Few asset-management companies have consistently raked in assets like BlackRock (BLK 0.86%), the largest asset manager in the world, with more than $4.3 trillion in assets under management at the end of 2015.

The company's institutional index funds, and iShares exchange-traded funds are extraordinary asset gathers, collecting high-margin fee-earning assets that drive BlackRock's top line. In 2015, all but the company's institutional products added assets under management, and AUM grew by 4% from inflows, driving fee growth of 6%.

Can the run continue into 2016?

Challenges in 2016
One of the challenges of investing in asset-management companies is that the ups and downs of the financial markets inherently affect a company's results. When stock prices drop, AUM naturally falls. Fee revenue drops, too.

For BlackRock, this could be the biggest short-term challenge to its results. Larry Fink, the company's CEO, took to CNBC to explain his outlook on the markets, warning that stocks could drop another 10% as the market reassesses its investments in 2016. The market was down about 6% year to date when Fink made that assertion, about where it sits today.

Beyond the movements of the broad market, which are virtually impossible to predict, BlackRock's next biggest challenge is holding the line on pricing and fees on its funds.

BlackRock's iShares ETF products are part of bitterly competitive fee wars going on across the industry. In just another sign that fund fees will continue their march toward zero, Vanguard recently decided to drop fees on its most-popular index funds to just 0.01% per year for its largest investors.

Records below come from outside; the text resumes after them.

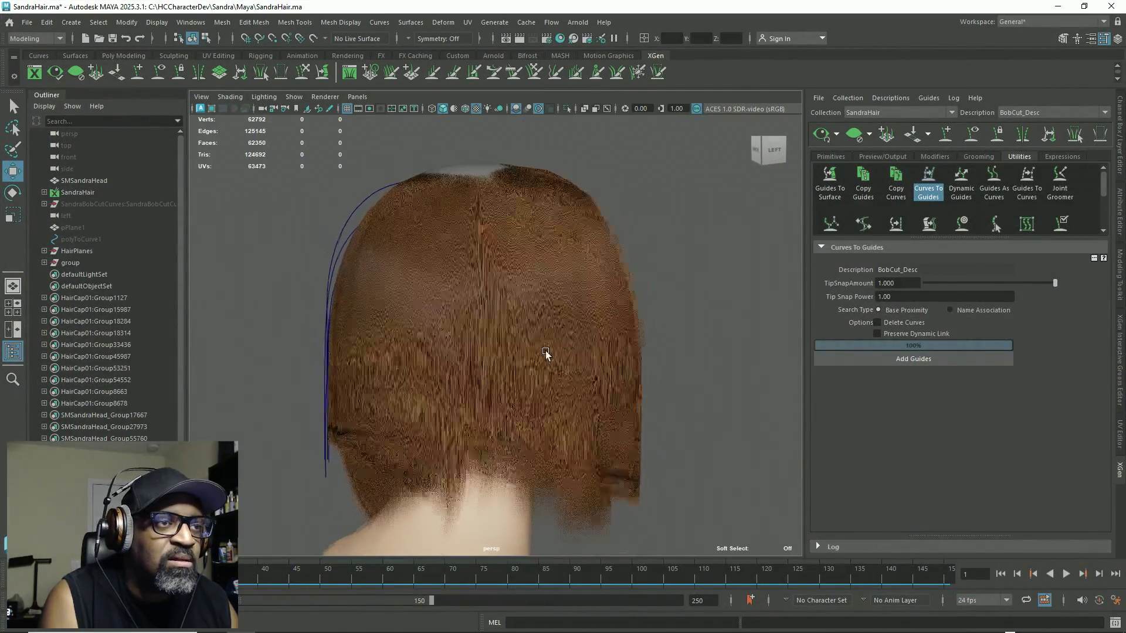
mouse_move(515, 346)
mouse_down()
mouse_move(565, 364)
mouse_move(554, 340)
mouse_move(596, 251)
mouse_move(535, 259)
mouse_move(438, 225)
mouse_move(352, 251)
mouse_move(485, 261)
mouse_up()
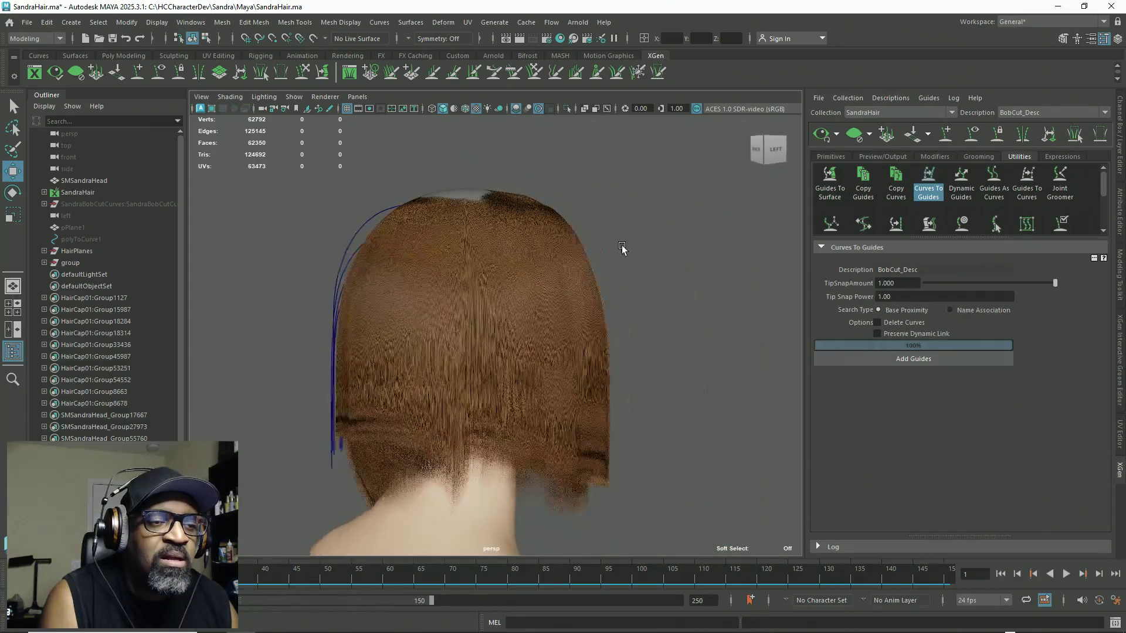
mouse_move(598, 326)
mouse_down()
mouse_move(598, 300)
mouse_move(533, 276)
mouse_move(548, 312)
mouse_move(609, 317)
mouse_move(606, 295)
mouse_move(393, 271)
mouse_move(454, 281)
mouse_move(518, 322)
mouse_move(386, 330)
mouse_up()
mouse_move(505, 334)
mouse_down()
mouse_move(385, 359)
mouse_move(530, 357)
mouse_up()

Though fees aren't the only reason investors are moving to ETFs -- liquidity and accuracy in tracking an index matter, too -- lower expenses are certainly a big driver of fund flows. That its most capable competitor, Vanguard, doesn't have a profit motive is a long-term challenge to the company's lead in exchange-traded funds.

Opportunities in 2016
Given the market's performance, a second interest-rate increase by the Federal Reserve appears less likely today than it would have seemed just months ago. Rising rates remain an important earnings driver for BlackRock, as the company waived about $112 million in fees on low-yielding money market funds for its clients in the first nine months of 2015.

Only about 45% of that loss was offset with savings elsewhere. Rising rates would presumably allow BlackRock to remove its fee waivers and begin collecting fees on its line of money market funds. This represents an immediate increase in revenue with no incremental expenses – revenue that should drop straight to the bottom line.

In short, it's unlikely that, after several years of rising stock prices, 2016 will be BlackRock's best year yet. It's already the largest asset manager in the world, and thus its performance has more to do with how the markets perform rather than its skill in collecting and managing assets.